We open water swimmer in southeast Queensland often suffer from an influx of jellyfish, especially the ‘blubber’, sometimes called the ‘jelly’, or, more correctly, the Catostylus. It is sometimes known as the Ronald Reagan menace*.
The Catostylus is a native of Australia but has a worldwide distribution. It is especially common on the east coast of Australia. It is normally blue-ish in Queensland waters or white and other colours further south. At the time of writing, there aren’t too many of them just yet in our normal OWS grounds of the upper Moreton Bay but, as summer progresses, they may well develop into what in recent years have been plagues, making swimming both difficult (grabbing a handful with every stroke) and painful.
What causes these influxes? There is little scientific certainty about the causes of Catostylus swarms but it appears that ecosystem degradation (excessive nutrients in the water as a result of land run-off and resultant low oxygen levels) and overfishing (fish are the natural predators of jellyfish) are the main causes. There is a strong suggestion that climate change-induced water warming may also encourage their over breeding. Anecdotally, Catostylus and Bluebottles (see below) are more common in southeast Queensland when there are summer northeasterly winds. The next edition of the newsletter will contain an article on water quality, especially in the northern Moreton Bay area.
So what do you do when they are about? You can wear a neck-to-ankle stinger suit but most swimmers don’t like the associated slight restriction of movement which is much the same as wearing a wetsuit. Otherwise, if you get stung, remove the tentacles with sea water – never fresh water – and apply a cold pack or ice for 20 minutes. Do not rub, apply fresh water or apply vinegar as all these actions will cause residual stinging cells to discharge. The sting can be painful enough but not as bad as a Bluebottle sting or, unlike some jellies in the tropics, they won’t kill you.

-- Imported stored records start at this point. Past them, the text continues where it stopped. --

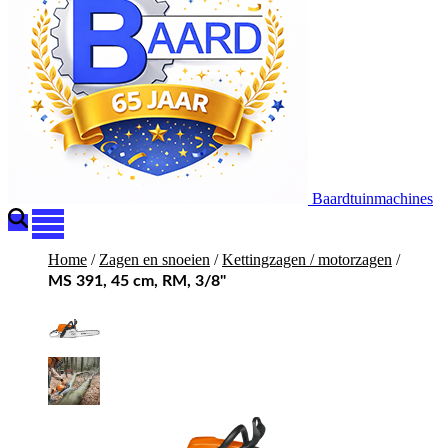
Baardtuinmachines
Home
/
Zagen en snoeien
/
Kettingzagen / motorzagen
/
MS 391, 45 cm, RM, 3/8"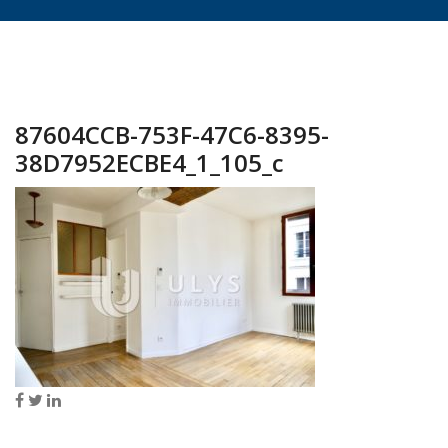
87604CCB-753F-47C6-8395-
38D7952ECBE4_1_105_c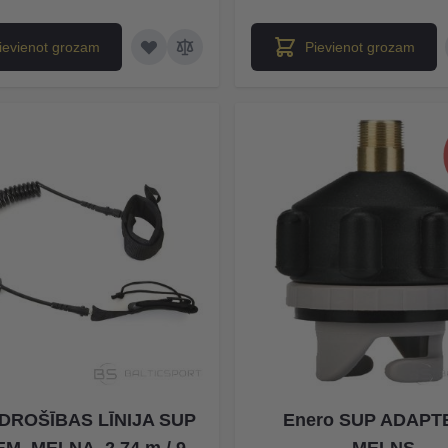
ievienot grozam
Pievienot grozam
 DROŠĪBAS LĪNIJA SUP
Enero SUP ADAPT
M, MELNA, 2.74 m / 9
MELNS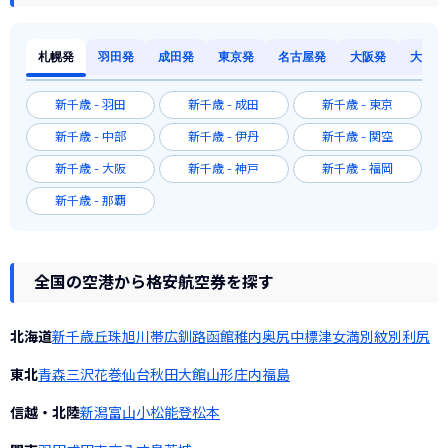
札幌発
羽田発
成田発
東京発
名古屋発
大阪発
大阪発
新千歳 - 羽田
新千歳 - 成田
新千歳 - 東京
新千歳 - 中部
新千歳 - 伊丹
新千歳 - 関空
新千歳 - 大阪
新千歳 - 神戸
新千歳 - 福岡
新千歳 - 那覇
全国の空港から格安航空券を探す
北海道
新千歳
丘珠
旭川
帯広
釧路
函館
稚内
奥尻
中標津
女満別
紋別
利尻
東北
青森
三沢
花巻
仙台
秋田
大館
山形
庄内
福島
信越・北陸
新潟
富山
小松
能登
松本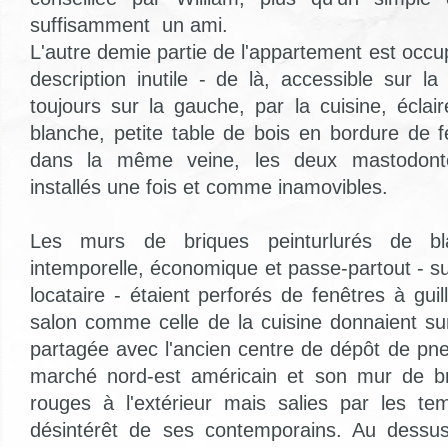
suffisamment un ami.
L'autre demie partie de l'appartement est occ
description inutile - de là, accessible sur l
toujours sur la gauche, par la cuisine, écla
blanche, petite table de bois en bordure de f
dans la même veine, les deux mastodonte
installés une fois et comme inamovibles.
Les murs de briques peinturlurés de bla
intemporelle, économique et passe-partout - su
locataire - étaient perforés de fenêtres à gui
salon comme celle de la cuisine donnaient su
partagée avec l'ancien centre de dépôt de pn
marché nord-est américain et son mur de br
rouges à l'extérieur mais salies par les tem
désintérêt de ses contemporains. Au dessus,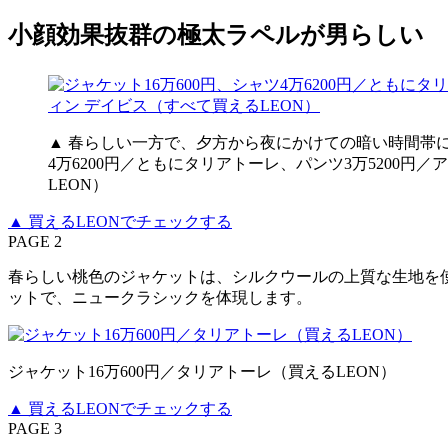
小顔効果抜群の極太ラペルが男らしい
▲ 春らしい一方で、夕方から夜にかけての暗い時間帯に
4万6200円／ともにタリアトーレ、パンツ3万5200円
LEON）
▲ 買えるLEONでチェックする
PAGE 2
春らしい桃色のジャケットは、シルクウールの上質な生地を
ットで、ニュークラシックを体現します。
ジャケット16万600円／タリアトーレ（買えるLEON）
▲ 買えるLEONでチェックする
PAGE 3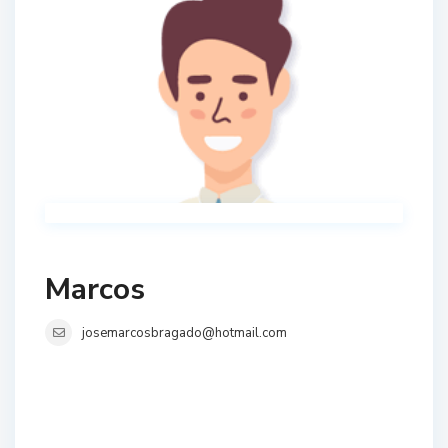
Marcos
josemarcosbragado@hotmail.com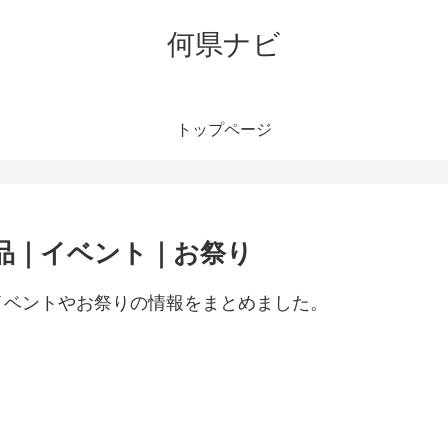
何県ナビ
トップページ
品｜イベント｜お祭り
イベントやお祭りの情報をまとめました。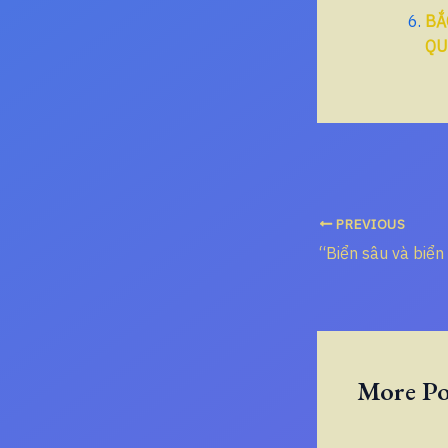
BẮ
QU
PREVIOUS
More Po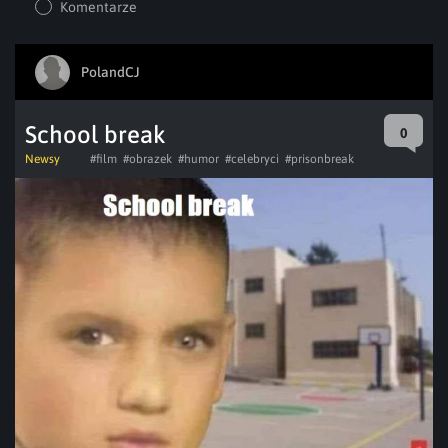
Komentarze
PolandCJ
School break
0
Newsy
#film
#obrazek
#humor
#celebryci
#prisonbreak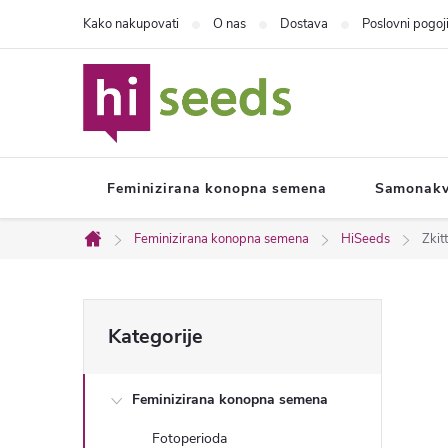
Preskoči
Kako nakupovati
O nas
Dostava
Poslovni pogoj
na
vsebino
Feminizirana konopna semena
Samonakv
Feminizirana konopna semena
HiSeeds
Zkit
Domača
stran
S
Preskoči
Kategorije
kategorije
t
Feminizirana konopna semena
r
Fotoperioda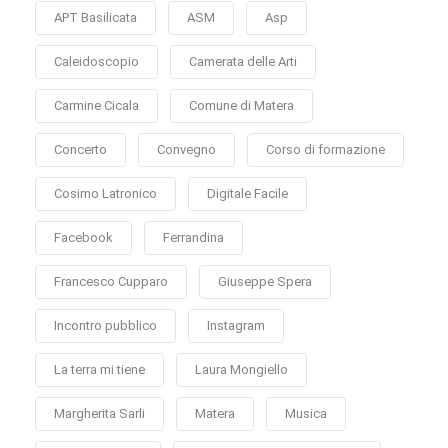
APT Basilicata
ASM
Asp
Caleidoscopio
Camerata delle Arti
Carmine Cicala
Comune di Matera
Concerto
Convegno
Corso di formazione
Cosimo Latronico
Digitale Facile
Facebook
Ferrandina
Francesco Cupparo
Giuseppe Spera
Incontro pubblico
Instagram
La terra mi tiene
Laura Mongiello
Margherita Sarli
Matera
Musica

*The Catostylus made its splash on history when, in 2006, thousands got sucked into the nuclear reactor cooling system of the USS Ronald Reagan, America’s newest, largest and most expensive nuclear aircraft carrier, when it docked at the Port of Brisbane on the first stop of its maiden voyage. I had tried a few commentaries on this little note in history but decided that DJT (I dare not even say his full name) might come and get me. Your comments would be welcome.
The Portuguese Man of War has many variants around the world but its Australian variant (Physalia utriciulus) is lovingly known as the ‘Bluebottle’. Together with the blubber, they also flourish in southeast Queensland - and just about everywhere else - with summer’s northeasterly winds. Bluebottles are unlikely to kill you (if ingested, they can cause respiratory failure) but they will certainly hurt a lot leaving large welts on the skin.
The treatment for Bluebottles is to remove any remaining tentacles (carefully), rinse in sea water (not fresh water) and place the stung area in water as hot as the patient can stand (say 400-450C) for 20 minutes. As with a Catostylus sting, do not rub, apply fresh water or apply vinegar as all these actions will cause residual stinging cells to discharge.
These are the common stingers in Southeast Queensland waters. There are many other marine stingers that may affect us but, rather than providing a full list here, I have put up a table on my website of their description, incidence, symptoms and treatment – see marine_stingers.docx
A note about the use of vinegar
Vinegar works extremely well for Box Jellyfish and their tiny cousins the Irukanji only, both of which are found, almost exclusiively, in tropical waters. Scientists still don't know why vinegar works for tropical stingers, but work it does. It’s something to do with blocking the nematocysts or stinging cells’ ability to fire.